I have just released a tool for making Twitterbots, called Cheap Bots, Done Quick. I feel pretty pleased with it, and it provides a good context for talking about my approach for making tools for novices (a disclaimer - most of the heavy lifting was done by Kate Compton, in developing the Tracery syntax and library. I don't speak for her, though). First up, I should say that this doesn't apply to all tools, but I do think it's useful if you're making a tool that aims to democratize some aspect of creation. Please don't remake Unity along these principles.

The main principle is that the tool should be as simple as possible when first approached. This means, of course, removing all unnecessary options and making as many decisions as you can for the user. But it goes deeper - it also means giving them a simple, consistent (but still powerful) conceptual metaphor to bind everything to. Take the example of Twine - the conceptual stuff you need to onboard is the concept of nodes, the concept of links, and a few details like stories always starting at Start. These are reified visually, making these organizing concepts the most prominent things - this helps immensely in making these concepts comprehensible quickly to naive users. With CBDQ, the important concepts are that of random selection from a list, and #hash markers# expanding out to the matching symbols. There's no nice visual representation, but I do the next best thing by having a simple example to start from that implicitly explains these two rules (plus the fiddly one about starting from origin).

There's more advanced functionality in both of these tools. Tracery has modifiers and variables, Twine has macros. But in both cases (less so with Twine 2 than Twine 1) these extensions are awkward and kinda hidden away. More advanced users will use them and find them, but by that point they're committed to this tool, and they can endure awkwardness and unintuitive logic. This obviously connects to Worse Is Better, but I think an even more powerful perspective is Olia Lialina's Turing Complete User. People will always find their own uses for things if you give them sufficiently powerful tools, and they will apply ingenuity to that purpose. Simplify the tools too radically, bury them in slick UI that doesn't interoperate with anything else - and there's no purchase for them to dig into. I've made a series of scripts that take Twine source files and mangles them and produces C# equivalents that can run in Unity. I've used Sublime Text's extensive Find and Replace features to take corpuses and convert them to JSON representation for feeding into CBDQ. Users find their own way of working with things, if you just give them enough points of friction to attach to.

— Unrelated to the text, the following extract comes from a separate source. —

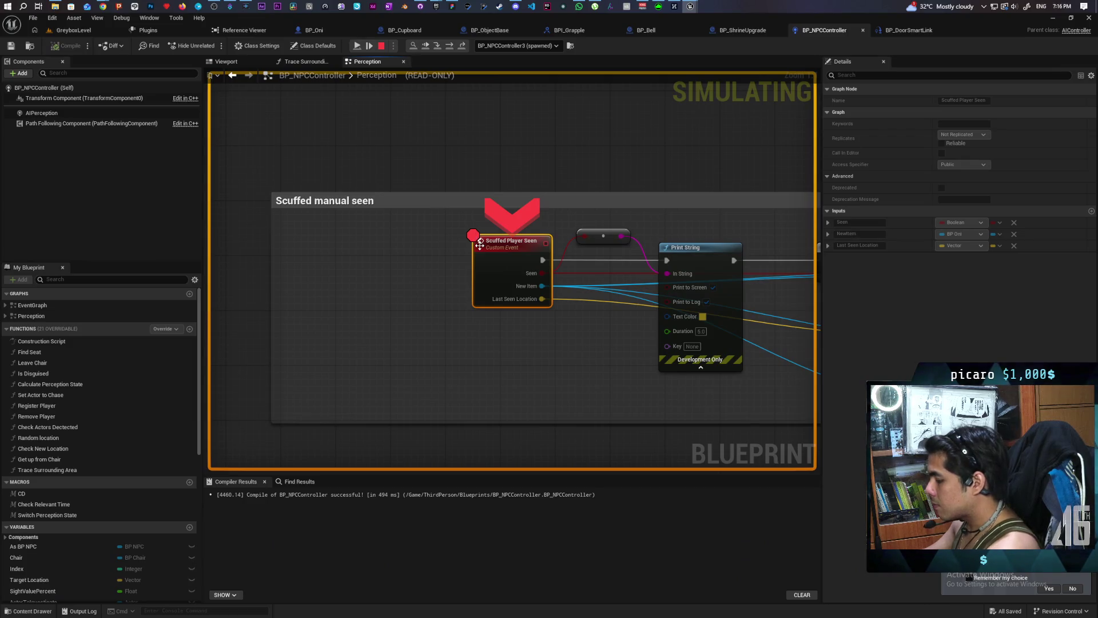
Step: Remove the Scuffed Player Seen breakpoint, resume and then pause the playtest, and view BP_DoorSmartLink
key(F9)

There's a way of looking at this that considers this game design - designing the learning curve that users of a tool can go on. It should start out as accessible as possible - you should be able to dive in immediately and start seeing results. But the ideal learning curve is not necessarily low and shallow - there's satisfaction to be found progressing up, learning how to manipulate probabilities first one way, then another. Refining your results, learning the grain of the material - and then discovering the advanced features like complicated variable tracking macros or symbol expansion or automatic pluralizing. None of which is hidden, per se - in CBDQ's case, it's clearly linked from the introductory text on the same page you're working in. But reading the instructions is high-level play, if the example is enough to get you working. Unnecessary complication is bad - but given a tradeoff of a slight increase in complexity at the start, or a large increase in awkwardness for a pro feature, the answer is obvious for me.

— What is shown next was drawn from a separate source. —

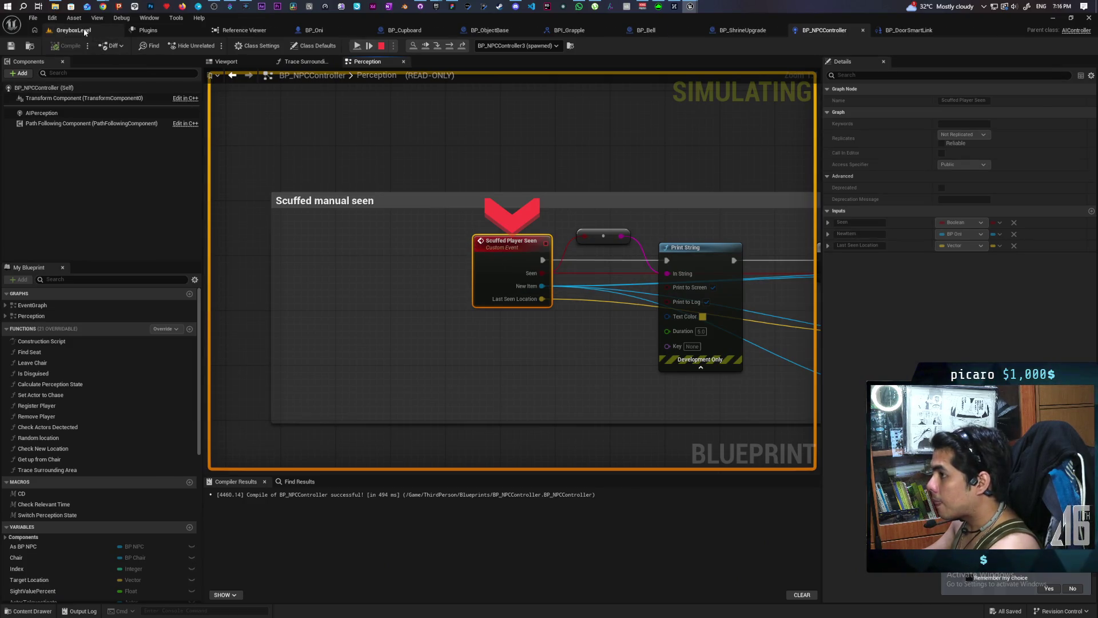
click(84, 32)
click(281, 46)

And then there's always the escape valve that's also linked up there at the top. If you want to self-host, if you want to take the bot you've worked on and add features the tool doesn't support - then you can, and you can start from where you were at with CBDQ (uh, once you get everything working reliably, which is a non-trivial feat of sys-adminning. Which is why CBDQ exists at all). Ultimately the aim of CBDQ is to make bot-making accessible for everyone - for people who just want to quickly tinker and will only make a single thing, for people who will stay with the tool and start to learn all it's quirks and corners, for people who will soon outgrow it and start out on their own path of making beautiful generative art and poetry.